EXERCISE -> Could you copy every line of text in the listing below without changing anything, leaving the pictures out of your copy?

DATASET ->

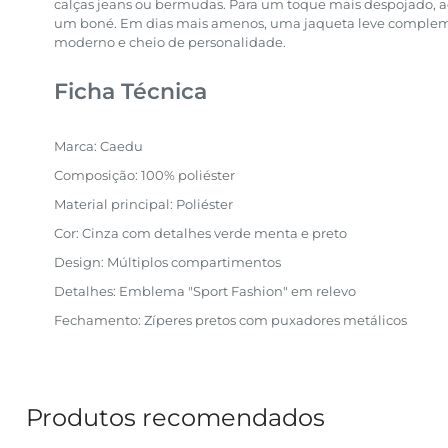
calças jeans ou bermudas. Para um toque mais despojado, ad
um boné. Em dias mais amenos, uma jaqueta leve compleme
moderno e cheio de personalidade.
Ficha Técnica
Marca: Caedu
Composição: 100% poliéster
Material principal: Poliéster
Cor: Cinza com detalhes verde menta e preto
Design: Múltiplos compartimentos
Detalhes: Emblema "Sport Fashion" em relevo
Fechamento: Zíperes pretos com puxadores metálicos
Produtos recomendados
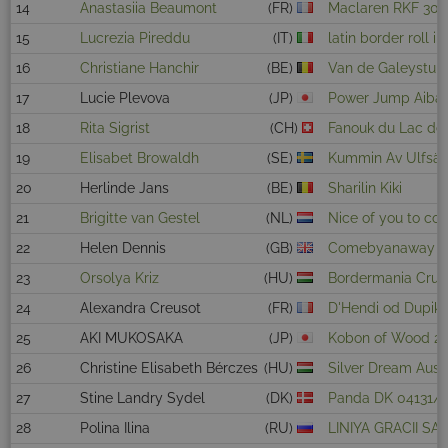
14
Anastasiia Beaumont
(FR)
Maclaren RKF 304
15
Lucrezia Pireddu
(IT)
latin border roll in
16
Christiane Hanchir
(BE)
Van de Galeystuk
17
Lucie Plevova
(JP)
Power Jump Aiba
18
Rita Sigrist
(CH)
Fanouk du Lac de
19
Elisabet Browaldh
(SE)
Kummin Av Ulfsät
20
Herlinde Jans
(BE)
Sharilin Kiki
21
Brigitte van Gestel
(NL)
Nice of you to co
22
Helen Dennis
(GB)
Comebyanaway P
23
Orsolya Kriz
(HU)
Bordermania Cruel
24
Alexandra Creusot
(FR)
D'Hendi od Dupik
25
AKI MUKOSAKA
(JP)
Kobon of Wood 2 
26
Christine Elisabeth Bérczes
(HU)
Silver Dream Auss
27
Stine Landry Sydel
(DK)
Panda DK 04131/
28
Polina Ilina
(RU)
LINIYA GRACII S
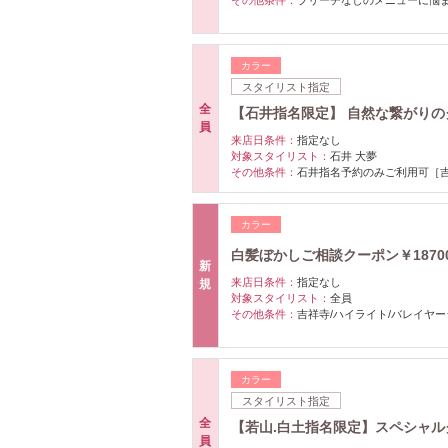
その他条件：
ブリーチなしのメニューに悩
カラー
スタイリスト指定
全
【石井指名限定】 自然な繋がり
員
来店日条件：
指定なし
対象スタイリスト：
石井 大夢
その他条件：
石井指名予約のみご利用可［
カラー
白髪ぼかしご相談クーポン￥1870
新
来店日条件：
指定なし
規
対象スタイリスト：
全員
その他条件：
吉祥寺/ハイライト/バレイヤ
カラー
スタイリスト指定
全
【若山.白土指名限定】スペシャ
員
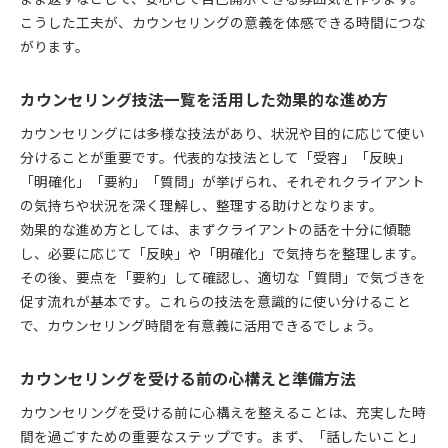
カウンセリングの質問力で課題を深掘りするコツ
こうした工夫が、カウンセリングの意義を体感できる時間につな
初心者も安心できる心構えと工夫
がります。
カウンセリング初心者が安心できる心構えの工夫
カウンセリングを受ける前に知っておきたい基本
カウンセリング技法一覧を活用した効果的な進め方
カウンセリングの効果を高める質問の仕方とは
カウンセリングには多様な技法があり、状況や目的に応じて使い
カウンセリングの言い換えによる安心感の作り方
分けることが重要です。代表的な技法として「受容」「反映」
カウンセリング技法一覧から選ぶおすすめの手法
「明確化」「要約」「質問」が挙げられ、それぞれクライアント
の気持ちや状況を深く理解し、整理する助けとなります。
効果的な進め方としては、まずクライアントの話を十分に傾聴
し、必要に応じて「反映」や「明確化」で気持ちを整理します。
その後、要点を「要約」して確認し、適切な「質問」で気づきを
促す流れが基本です。これらの技法を意識的に使い分けること
で、カウンセリング時間を有意義に活用できるでしょう。
カウンセリングを受ける前の心構えと準備方法
カウンセリングを受ける前に心構えを整えることは、充実した時
間を過ごすための重要なステップです。まず、「話したいこと」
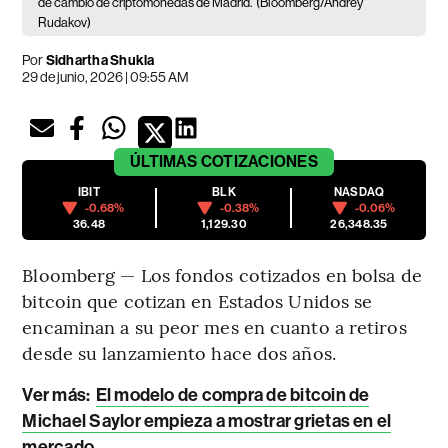
de cambio de criptomonedas de Madrid.
(Bloomberg/Andrey
Rudakov)
Por
Sidhartha Shukla
29 de junio, 2026 | 09:55 AM
ÚLTIMAS
COTIZACIONES
IBIT
BLK
NASDAQ
-0.68%
-0.38%
-0.06%
36.48
1,129.30
26,348.35
Bloomberg — Los fondos cotizados en bolsa de
bitcoin que cotizan en Estados Unidos se
encaminan a su peor mes en cuanto a retiros
desde su lanzamiento hace dos años.
Ver más:
El modelo de compra de bitcoin de
Michael Saylor empieza a mostrar grietas en el
mercado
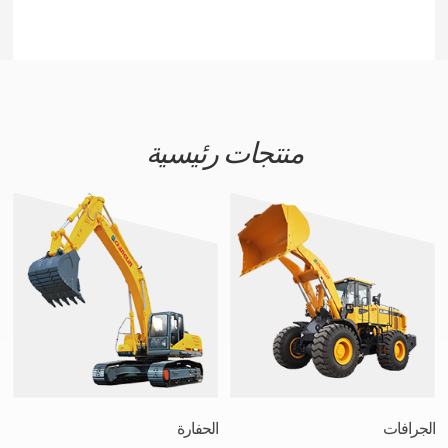
منتجات رئيسية
الجرافات
الحفارة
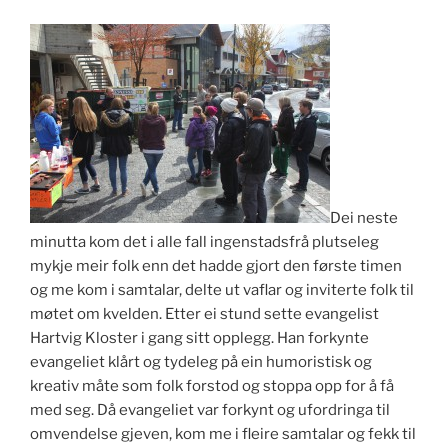
Dei neste
minutta kom det i alle fall ingenstadsfrå plutseleg
mykje meir folk enn det hadde gjort den første timen
og me kom i samtalar, delte ut vaflar og inviterte folk til
møtet om kvelden. Etter ei stund sette evangelist
Hartvig Kloster i gang sitt opplegg. Han forkynte
evangeliet klårt og tydeleg på ein humoristisk og
kreativ måte som folk forstod og stoppa opp for å få
med seg. Då evangeliet var forkynt og ufordringa til
omvendelse gjeven, kom me i fleire samtalar og fekk til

OUTPUT BELOW ->
calças jeans ou bermudas. Para um toque mais despojado, ad
um boné. Em dias mais amenos, uma jaqueta leve compleme
moderno e cheio de personalidade.
Ficha Técnica
Marca: Caedu
Composição: 100% poliéster
Material principal: Poliéster
Cor: Cinza com detalhes verde menta e preto
Design: Múltiplos compartimentos
Detalhes: Emblema "Sport Fashion" em relevo
Fechamento: Zíperes pretos com puxadores metálicos
Produtos recomendados
14
Anastasiia Beaumont
(FR)
Maclaren RKF 304
15
Lucrezia Pireddu
(IT)
latin border roll in
16
Christiane Hanchir
(BE)
Van de Galeystuk
17
Lucie Plevova
(JP)
Power Jump Aiba
18
Rita Sigrist
(CH)
Fanouk du Lac de
19
Elisabet Browaldh
(SE)
Kummin Av Ulfsät
20
Herlinde Jans
(BE)
Sharilin Kiki
21
Brigitte van Gestel
(NL)
Nice of you to co
22
Helen Dennis
(GB)
Comebyanaway P
23
Orsolya Kriz
(HU)
Bordermania Cruel
24
Alexandra Creusot
(FR)
D'Hendi od Dupik
25
AKI MUKOSAKA
(JP)
Kobon of Wood 2 
26
Christine Elisabeth Bérczes
(HU)
Silver Dream Auss
27
Stine Landry Sydel
(DK)
Panda DK 04131/
28
Polina Ilina
(RU)
LINIYA GRACII S
その他条件：
ブリーチなしのメニューに悩
カラー
スタイリスト指定
全
【石井指名限定】 自然な繋がり
員
来店日条件：
指定なし
対象スタイリスト：
石井 大夢
その他条件：
石井指名予約のみご利用可［
カラー
白髪ぼかしご相談クーポン￥1870
新
来店日条件：
指定なし
規
対象スタイリスト：
全員
その他条件：
吉祥寺/ハイライト/バレイヤ
カラー
スタイリスト指定
全
【若山.白土指名限定】スペシャ
員
カウンセリングの質問力で課題を深掘りするコツ
こうした工夫が、カウンセリングの意義を体感できる時間につな
初心者も安心できる心構えと工夫
がります。
カウンセリング初心者が安心できる心構えの工夫
カウンセリングを受ける前に知っておきたい基本
カウンセリング技法一覧を活用した効果的な進め方
カウンセリングの効果を高める質問の仕方とは
カウンセリングには多様な技法があり、状況や目的に応じて使い
カウンセリングの言い換えによる安心感の作り方
分けることが重要です。代表的な技法として「受容」「反映」
カウンセリング技法一覧から選ぶおすすめの手法
「明確化」「要約」「質問」が挙げられ、それぞれクライアント
の気持ちや状況を深く理解し、整理する助けとなります。
効果的な進め方としては、まずクライアントの話を十分に傾聴
し、必要に応じて「反映」や「明確化」で気持ちを整理します。
その後、要点を「要約」して確認し、適切な「質問」で気づきを
促す流れが基本です。これらの技法を意識的に使い分けること
で、カウンセリング時間を有意義に活用できるでしょう。
カウンセリングを受ける前の心構えと準備方法
カウンセリングを受ける前に心構えを整えることは、充実した時
間を過ごすための重要なステップです。まず、「話したいこと」
de cambio de criptomonedas de Madrid.
(Bloomberg/Andrey
Rudakov)
Por
Sidhartha Shukla
29 de junio, 2026 | 09:55 AM
ÚLTIMAS
COTIZACIONES
IBIT
BLK
NASDAQ
-0.68%
-0.38%
-0.06%
36.48
1,129.30
26,348.35
Bloomberg — Los fondos cotizados en bolsa de
bitcoin que cotizan en Estados Unidos se
encaminan a su peor mes en cuanto a retiros
desde su lanzamiento hace dos años.
Ver más:
El modelo de compra de bitcoin de
Michael Saylor empieza a mostrar grietas en el
mercado
منتجات رئيسية
الجرافات
الحفارة
Dei neste
minutta kom det i alle fall ingenstadsfrå plutseleg
mykje meir folk enn det hadde gjort den første timen
og me kom i samtalar, delte ut vaflar og inviterte folk til
møtet om kvelden. Etter ei stund sette evangelist
Hartvig Kloster i gang sitt opplegg. Han forkynte
evangeliet klårt og tydeleg på ein humoristisk og
kreativ måte som folk forstod og stoppa opp for å få
med seg. Då evangeliet var forkynt og ufordringa til
omvendelse gjeven, kom me i fleire samtalar og fekk til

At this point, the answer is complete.